Work to be completed: When the word "item" shows up in a line of the data below, copy that whole line.

Web document revisions
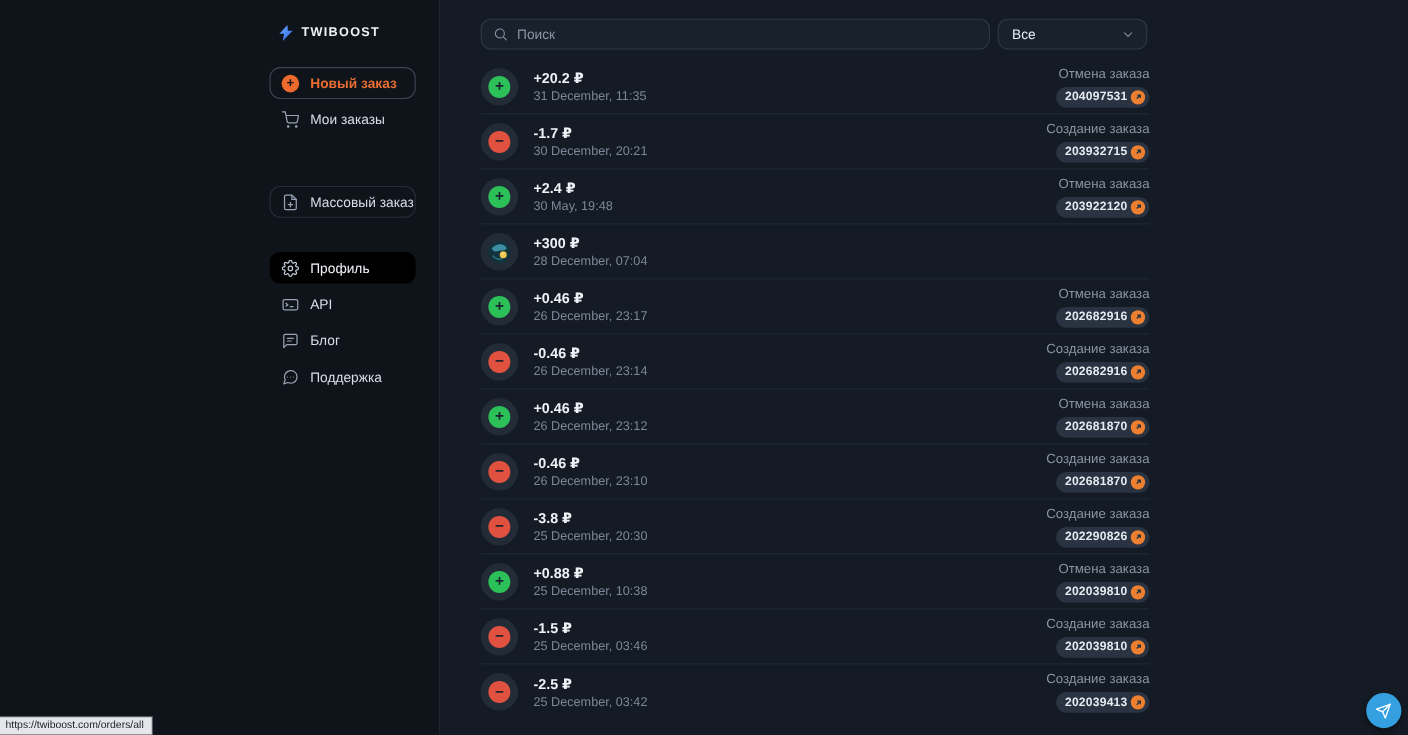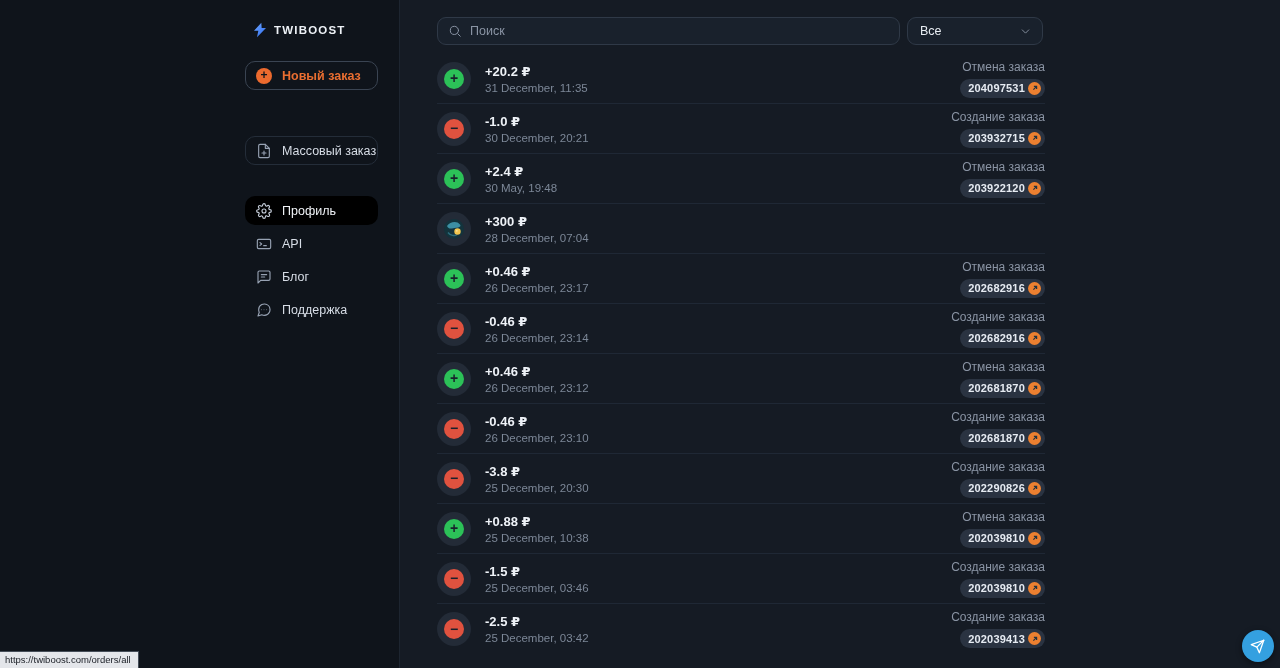--- a/index.html
+++ b/index.html
@@ -137,6 +137,14 @@
         <span class="mini-sign">+</span>
         <span>Новый заказ</span>
       </div>
+      <div class="nav-item">
+        <svg class="stroke" viewBox="0 0 24 24">
+          <circle cx="9" cy="21" r="1"></circle>
+            <circle cx="20" cy="21" r="1"></circle>
+          <path d="M1 1h4l2.68 13.39a2 2 0 0 0 2 1.61h9.72a2 2 0 0 0 2-1.61L23 6H6"></path>
+        </svg>
+        <span>Мои заказы</span>
+      </div>
       <div class="nav-item outlined-faint">
         <svg class="stroke" viewBox="0 0 24 24">
           <path d="M14 2H6a2 2 0 0 0-2 2v16a2 2 0 0 0 2 2h12a2 2 0 0 0 2-2V8z"></path>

Result of this exercise:
+      <div class="nav-item">
       <div class="nav-item outlined-faint">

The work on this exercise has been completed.